[Python-ideas] Why is design-by-contracts not widely adopted?

Chris Angelico rosuav at gmail.com
Wed Sep 26 03:18:00 EDT 2018


On Wed, Sep 26, 2018 at 5:10 PM Marko Ristin-Kaufmann
<marko.ristin at gmail.com> wrote:
> The original objection was that DbC in general is not beneficial; not that there are lacking tools for it (this probably got lost in the many messages on this thread). If you assume that there are no suitable tools for DbC, then yes, DbC is certainly not beneficial to any project since using it will be clumsy and difficult. It's a chicken-and-egg problem, so we need to assume that there are good tools for DbC in order for it to be beneficial.
>
>> Disagreed. I would most certainly NOT assume that every reader knows
>> any particular syntax for such contracts. However, this is a weaker
>> point.
>
>
> The contracts are written as boolean expressions. While I agree that many programmers have a hard time with boolean expressions and quantifiers, I don't see this as a blocker to DbC. There is no other special syntax for DbC unless we decide to add it to the core language (which I don't see as probable). What I would like to have is a standard library so that inter-library interactions based on contracts are possible and an ecosystem could emerge around it.
>

It's easy to say that they're boolean expressions. But that's like
saying that unit tests are just a bunch of boolean expressions too.
Why do we have lots of different forms of test, rather than just a big
fat "assert this and this and this and this and this and this"?
Because the key to unit testing is not "boolean expressions", it's a
language that can usefully describe what it is we're testing.
Contracts aren't just boolean expressions - they're a language (or a
mini-language) that lets you define WHAT the contract entails.

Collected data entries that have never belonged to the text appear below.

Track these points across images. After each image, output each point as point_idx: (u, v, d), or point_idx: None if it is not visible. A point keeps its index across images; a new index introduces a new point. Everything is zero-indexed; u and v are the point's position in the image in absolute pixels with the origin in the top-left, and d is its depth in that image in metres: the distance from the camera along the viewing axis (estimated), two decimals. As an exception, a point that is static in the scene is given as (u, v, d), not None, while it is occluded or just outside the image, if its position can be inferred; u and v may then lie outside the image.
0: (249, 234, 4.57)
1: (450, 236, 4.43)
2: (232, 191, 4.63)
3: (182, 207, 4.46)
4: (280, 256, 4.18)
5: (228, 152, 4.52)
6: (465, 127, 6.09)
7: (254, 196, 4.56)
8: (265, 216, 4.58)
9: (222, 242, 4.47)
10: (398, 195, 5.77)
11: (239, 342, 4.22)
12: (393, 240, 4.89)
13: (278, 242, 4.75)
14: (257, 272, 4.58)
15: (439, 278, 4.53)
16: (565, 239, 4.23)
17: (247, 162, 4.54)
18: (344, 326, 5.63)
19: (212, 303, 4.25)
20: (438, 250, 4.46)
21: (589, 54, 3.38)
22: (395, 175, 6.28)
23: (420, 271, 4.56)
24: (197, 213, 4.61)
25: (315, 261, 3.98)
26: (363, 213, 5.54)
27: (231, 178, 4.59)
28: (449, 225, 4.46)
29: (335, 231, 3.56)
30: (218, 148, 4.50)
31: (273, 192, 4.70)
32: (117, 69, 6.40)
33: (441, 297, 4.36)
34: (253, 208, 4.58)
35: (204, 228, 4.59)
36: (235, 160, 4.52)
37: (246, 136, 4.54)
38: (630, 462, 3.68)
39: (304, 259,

>> You might argue that a large proportion of PyPI projects will be
>> "library-style" packages, where the main purpose is to export a bunch
>> of functions. But even then, I'm not certain that they'd all benefit
>> from DbC.
>
>
> Thanks for this clarification (and the download-yt example)! I actually only had packages-as-libraries in mind, not the executable scripts; my mistake. So, yes, "any Pypi package" should be reformulated to "any library on Pypi" (meant to be used by a wider audience than the developers themselves).
>

Okay. Even with that qualification, though, I still think that not
every library will benefit from this. For example, matplotlib's
plt.show() method guarantees that... a plot will be shown, and the
user will have dismissed it, before it returns. Unless you're inside
Jupyter/iPython, in which case it's different. Or if you're in certain
other environments, in which case it's different again. How do you
define the contract for something that is fundamentally interactive?

You can define very weak contracts. For instance, input() guarantees
that its return value is a string. Great! DbC doing the job of type
annotations. Can you guarantee anything else about that string? Is
there anything else useful that can be spelled easily?

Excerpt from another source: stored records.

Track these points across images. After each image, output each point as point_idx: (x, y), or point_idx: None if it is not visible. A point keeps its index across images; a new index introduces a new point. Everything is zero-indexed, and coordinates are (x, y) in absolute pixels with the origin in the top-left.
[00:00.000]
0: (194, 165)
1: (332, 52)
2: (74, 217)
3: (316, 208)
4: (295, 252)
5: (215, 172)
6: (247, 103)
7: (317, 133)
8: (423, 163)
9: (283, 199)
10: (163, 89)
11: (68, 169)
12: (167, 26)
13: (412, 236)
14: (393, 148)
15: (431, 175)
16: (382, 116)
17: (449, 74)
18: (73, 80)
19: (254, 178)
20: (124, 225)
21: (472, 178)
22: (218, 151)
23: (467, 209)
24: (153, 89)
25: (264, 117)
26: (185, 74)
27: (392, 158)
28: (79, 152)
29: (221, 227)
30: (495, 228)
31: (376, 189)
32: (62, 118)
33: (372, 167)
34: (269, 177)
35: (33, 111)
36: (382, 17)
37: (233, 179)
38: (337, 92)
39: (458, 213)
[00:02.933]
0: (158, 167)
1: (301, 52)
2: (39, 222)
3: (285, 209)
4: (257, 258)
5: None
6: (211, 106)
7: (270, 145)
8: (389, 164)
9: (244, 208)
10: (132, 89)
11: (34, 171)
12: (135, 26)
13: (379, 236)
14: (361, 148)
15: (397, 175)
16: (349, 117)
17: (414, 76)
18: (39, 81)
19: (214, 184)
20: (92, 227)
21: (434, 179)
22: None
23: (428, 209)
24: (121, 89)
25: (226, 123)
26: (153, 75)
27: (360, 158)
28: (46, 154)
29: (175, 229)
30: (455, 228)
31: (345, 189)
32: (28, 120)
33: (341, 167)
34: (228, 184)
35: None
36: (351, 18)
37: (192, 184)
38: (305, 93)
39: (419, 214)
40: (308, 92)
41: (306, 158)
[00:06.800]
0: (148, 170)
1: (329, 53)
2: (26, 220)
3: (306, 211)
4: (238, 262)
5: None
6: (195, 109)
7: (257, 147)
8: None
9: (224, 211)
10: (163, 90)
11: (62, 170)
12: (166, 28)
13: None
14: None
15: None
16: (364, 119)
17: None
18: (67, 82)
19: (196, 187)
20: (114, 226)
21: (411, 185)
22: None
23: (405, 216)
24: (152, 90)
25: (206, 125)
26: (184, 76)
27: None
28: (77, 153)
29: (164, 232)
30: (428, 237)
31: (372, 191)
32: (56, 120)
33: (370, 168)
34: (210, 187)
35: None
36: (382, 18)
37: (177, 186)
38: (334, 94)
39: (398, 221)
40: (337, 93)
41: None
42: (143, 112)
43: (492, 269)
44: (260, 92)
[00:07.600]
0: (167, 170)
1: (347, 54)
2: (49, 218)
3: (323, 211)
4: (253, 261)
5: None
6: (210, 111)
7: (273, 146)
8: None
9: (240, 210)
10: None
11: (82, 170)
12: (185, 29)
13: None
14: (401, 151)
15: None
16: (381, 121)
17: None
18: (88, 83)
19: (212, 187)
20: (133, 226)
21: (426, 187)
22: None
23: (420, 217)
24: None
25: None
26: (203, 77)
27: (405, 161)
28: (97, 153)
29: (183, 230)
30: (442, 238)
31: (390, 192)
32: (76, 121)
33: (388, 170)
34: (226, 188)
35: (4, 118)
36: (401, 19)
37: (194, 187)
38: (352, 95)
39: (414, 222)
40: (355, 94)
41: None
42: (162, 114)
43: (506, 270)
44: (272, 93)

> I totally agree. The discussion related to DbC in my mind always revolved around these use cases where type annotations are beneficial as well. Thanks for pointing that out and I'd like to apologize for the confusion! For the future discussion, let's focus on these use cases and please do ignore the rest. I'd still say that there is a plethora of libraries published on Pypi (Is there a way to find out the stats?).
>

Ugh.... I would love to say "yes", but I can't. I guess maybe you
could look at a bunch of requirements.txt files and see which things
get dragged in that way? All you'll really get is heuristics at best,
and even that, I don't know how to provide. Sorry.